• PROVIDED DATA:
++++++++++
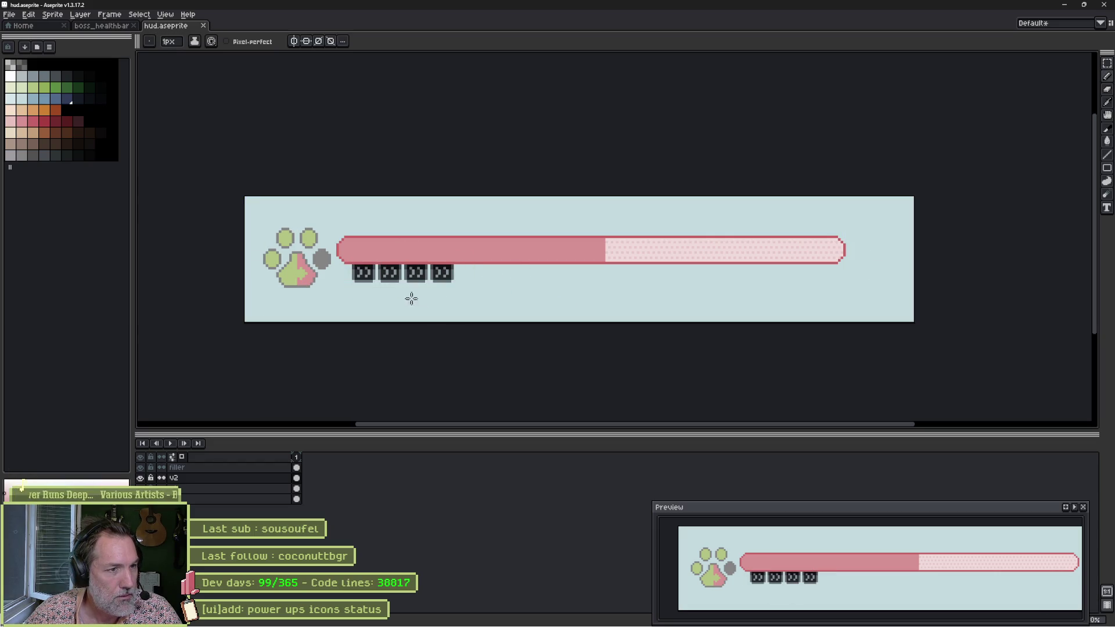
Paint over the chevrons of the second and third power-up icons in dark.
{"action": "scroll", "coordinate": [388, 286], "scroll_direction": "up", "scroll_amount": 10}
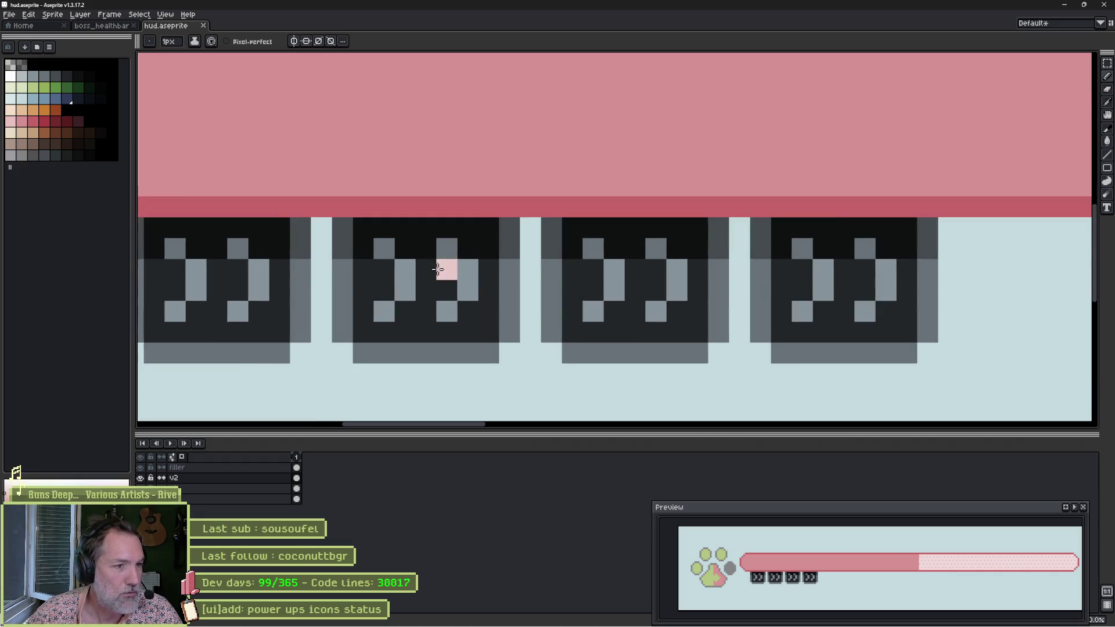
{"action": "left_click_drag", "start_coordinate": [366, 269], "coordinate": [584, 260]}
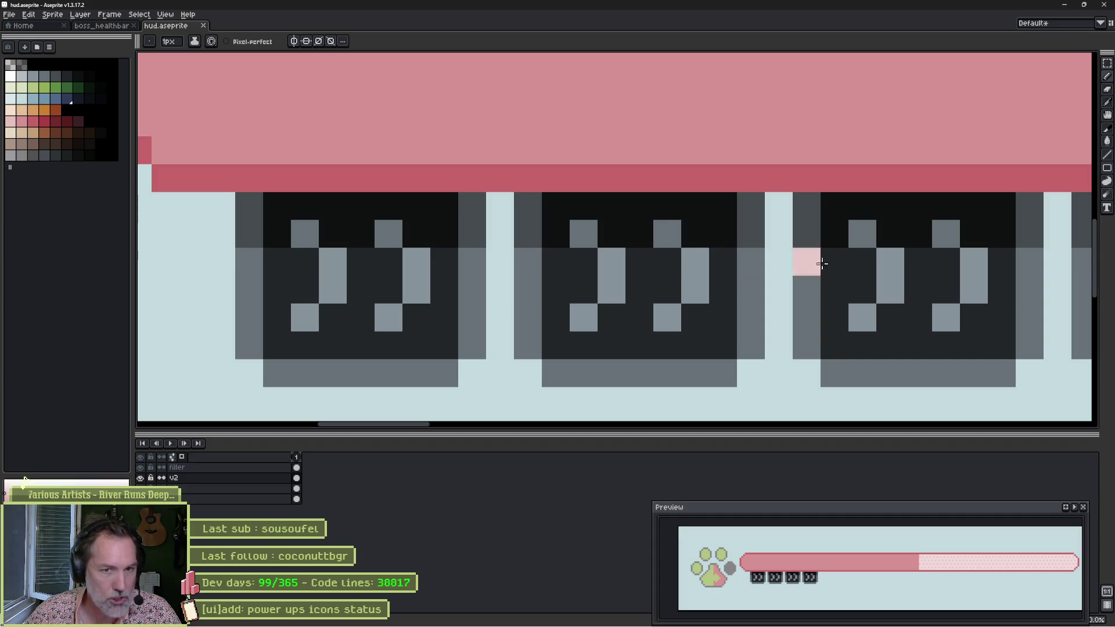
{"action": "scroll", "coordinate": [808, 258], "scroll_direction": "right", "scroll_amount": 5}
++++++++++
• WORK INSTRUCTIONS: Apart from the pictures, the material above has to be repeated exactly.

• ANSWER TO THE PROBLEM:
Paint over the chevrons of the second and third power-up icons in dark.
{"action": "scroll", "coordinate": [388, 286], "scroll_direction": "up", "scroll_amount": 10}
{"action": "left_click_drag", "start_coordinate": [366, 269], "coordinate": [584, 260]}
{"action": "scroll", "coordinate": [808, 258], "scroll_direction": "right", "scroll_amount": 5}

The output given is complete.